» LIST OF TASKS
#1 Decide whether each statement below agrees with the custody opinion excerpt, answering yes or no and quoting the exact words of the excerpt that settle it.
(a) Section 46b-57 allows third party intervention only in an existing controversy before the court.
(b) Third party custody awards may rest on a few instances of misconduct.
(c) The visitation statute, like § 46b-57, limits third party intervention to an existing controversy.
#2 Using the custody opinion excerpt, answer each question below on its own line.
(a) Which case does the excerpt cite with "supra"?
(b) To gain standing, a petitioner must show a relationship with the child akin to whose?
(c) What three kinds of commitment does third party custody require?

» DOCUMENT EXCERPT
☆ ☆ ☆ ☆ ☆ ☆ ☆

In considering the risk of erroneous deprivation, the concurrence declares that, even if the standard of harm is high, imposition of the fair preponderance standard of proof improperly will allow the subjective values of the judge to affect the decision or will result in an award of custody without adequate evidence of misconduct. All custodial decisions, however, by their very nature, involve the exercise of judicial discretion because of the infinite variation that exists in the human condition generally and family relationships in particular. The important consideration is whether the court has been provided with sufficient guidance to focus on the proper facts. In the present case, we believe that it has because, to the extent that this court has placed a judicial gloss on the standard of harm set forth in § 46b-56b, courts will have clear notice that third party custody awards may not be based on a few instances of misconduct, that such awards are justified only in exceptional circumstances and that the petitioner must allege and prove, at the very least, that continued parental custody will be clearly damaging, injurious or harmful to the child. This is a heavy burden under either standard of proof. See McGaffin v. Roberts, supra,
With respect to whether the fair preponderance standard will encourage repeated litigation, the potential for repeated litigation will be severely curtailed, if not eliminated entirely, by the fact that § 46b-57, unlike the visitation statute, permits third party intervention only in an existing controversy before the court. Furthermore, the requirement that a petitioner must allege and establish proof of a relationship with the child akin to that of a parent in order to be granted standing is an extremely difficult standard to satisfy. Finally, because third party custody, unlike visitation, requires an extraordinary level of personal, emotional and financial commitment to the child over a lengthy period of time, very few individuals are likely to petition the court for third party custody even one time in any given case, much less repeatedly.

☆ ☆ ☆ ☆ ☆ ☆ ☆

» MATERIAL PROVIDED
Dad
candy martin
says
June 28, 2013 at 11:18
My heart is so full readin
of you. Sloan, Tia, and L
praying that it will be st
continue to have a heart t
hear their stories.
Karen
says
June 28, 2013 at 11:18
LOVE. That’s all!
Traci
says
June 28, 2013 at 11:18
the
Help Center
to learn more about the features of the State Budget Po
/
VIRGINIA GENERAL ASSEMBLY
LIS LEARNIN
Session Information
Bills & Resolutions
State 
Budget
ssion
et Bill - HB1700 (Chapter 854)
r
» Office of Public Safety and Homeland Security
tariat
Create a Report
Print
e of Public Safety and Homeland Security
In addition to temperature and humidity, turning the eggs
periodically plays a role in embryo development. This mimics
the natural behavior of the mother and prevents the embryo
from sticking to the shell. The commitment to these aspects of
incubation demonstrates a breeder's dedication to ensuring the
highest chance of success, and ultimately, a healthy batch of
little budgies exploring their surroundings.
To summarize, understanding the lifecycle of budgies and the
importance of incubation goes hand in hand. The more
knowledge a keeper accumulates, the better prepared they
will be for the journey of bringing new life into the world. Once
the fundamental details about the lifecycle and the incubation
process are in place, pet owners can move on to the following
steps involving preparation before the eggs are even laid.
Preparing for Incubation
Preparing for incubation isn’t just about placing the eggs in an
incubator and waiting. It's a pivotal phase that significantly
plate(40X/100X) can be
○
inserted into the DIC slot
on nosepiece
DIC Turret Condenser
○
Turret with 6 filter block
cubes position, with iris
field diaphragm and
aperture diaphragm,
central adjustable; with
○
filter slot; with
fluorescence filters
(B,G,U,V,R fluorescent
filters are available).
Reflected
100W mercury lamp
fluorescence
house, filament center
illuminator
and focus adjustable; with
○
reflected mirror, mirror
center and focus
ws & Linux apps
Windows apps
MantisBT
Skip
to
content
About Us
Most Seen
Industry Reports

☆ ☆ ☆ ☆ ☆ ☆ ☆

» SOLUTIONS FOR EACH TASK
#1
(a) Yes: "§ 46b-57, unlike the visitation statute, permits third party intervention only in an existing controversy before the court"
(b) No: "third party custody awards may not be based on a few instances of misconduct"
(c) No: "§ 46b-57, unlike the visitation statute, permits third party intervention only in an existing controversy before the court"

#2
(a) McGaffin v. Roberts
(b) That of a parent
(c) Personal, emotional and financial